[DATASET]

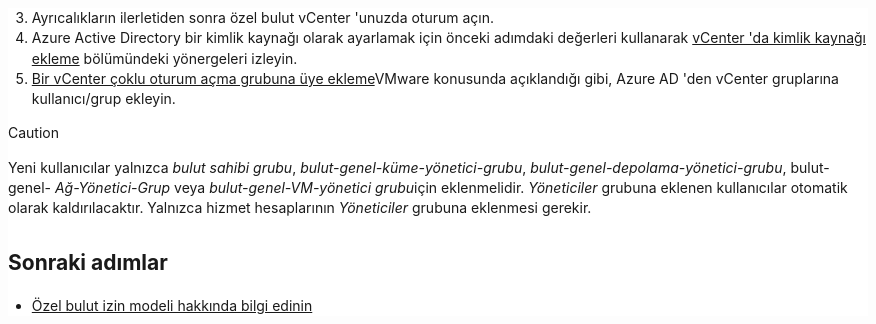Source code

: 3. Ayrıcalıkların ilerletiden sonra özel bulut vCenter 'unuzda oturum açın.
4. Azure Active Directory bir kimlik kaynağı olarak ayarlamak için önceki adımdaki değerleri kullanarak [vCenter 'da kimlik kaynağı ekleme](set-vcenter-identity.md#add-an-identity-source-on-vcenter) bölümündeki yönergeleri izleyin.
5. [Bir vCenter çoklu oturum açma grubuna üye ekleme](https://docs.vmware.com/en/VMware-vSphere/5.5/com.vmware.vsphere.security.doc/GUID-CDEA6F32-7581-4615-8572-E0B44C11D80D.html)VMware konusunda açıklandığı gibi, Azure AD 'den vCenter gruplarına kullanıcı/grup ekleyin.

> [!CAUTION]
> Yeni kullanıcılar yalnızca *bulut sahibi grubu*, *bulut-genel-küme-yönetici-grubu*, *bulut-genel-depolama-yönetici-grubu*, bulut-genel- *Ağ-Yönetici-Grup* veya *bulut-genel-VM-yönetici grubu*için eklenmelidir.  *Yöneticiler* grubuna eklenen kullanıcılar otomatik olarak kaldırılacaktır.  Yalnızca hizmet hesaplarının *Yöneticiler* grubuna eklenmesi gerekir.

## <a name="next-steps"></a>Sonraki adımlar

* [Özel bulut izin modeli hakkında bilgi edinin](learn-private-cloud-permissions.md)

[/DATASET]

== ABOUT THIS EXERCISE ==
Your answer should copy the listing word for word, with no pictures in it.

== YOUR RESPONSE ==
Source code

: 3. Ayrıcalıkların ilerletiden sonra özel bulut vCenter 'unuzda oturum açın.
4. Azure Active Directory bir kimlik kaynağı olarak ayarlamak için önceki adımdaki değerleri kullanarak [vCenter 'da kimlik kaynağı ekleme](set-vcenter-identity.md#add-an-identity-source-on-vcenter) bölümündeki yönergeleri izleyin.
5. [Bir vCenter çoklu oturum açma grubuna üye ekleme](https://docs.vmware.com/en/VMware-vSphere/5.5/com.vmware.vsphere.security.doc/GUID-CDEA6F32-7581-4615-8572-E0B44C11D80D.html)VMware konusunda açıklandığı gibi, Azure AD 'den vCenter gruplarına kullanıcı/grup ekleyin.

> [!CAUTION]
> Yeni kullanıcılar yalnızca *bulut sahibi grubu*, *bulut-genel-küme-yönetici-grubu*, *bulut-genel-depolama-yönetici-grubu*, bulut-genel- *Ağ-Yönetici-Grup* veya *bulut-genel-VM-yönetici grubu*için eklenmelidir.  *Yöneticiler* grubuna eklenen kullanıcılar otomatik olarak kaldırılacaktır.  Yalnızca hizmet hesaplarının *Yöneticiler* grubuna eklenmesi gerekir.

## <a name="next-steps"></a>Sonraki adımlar

* [Özel bulut izin modeli hakkında bilgi edinin](learn-private-cloud-permissions.md)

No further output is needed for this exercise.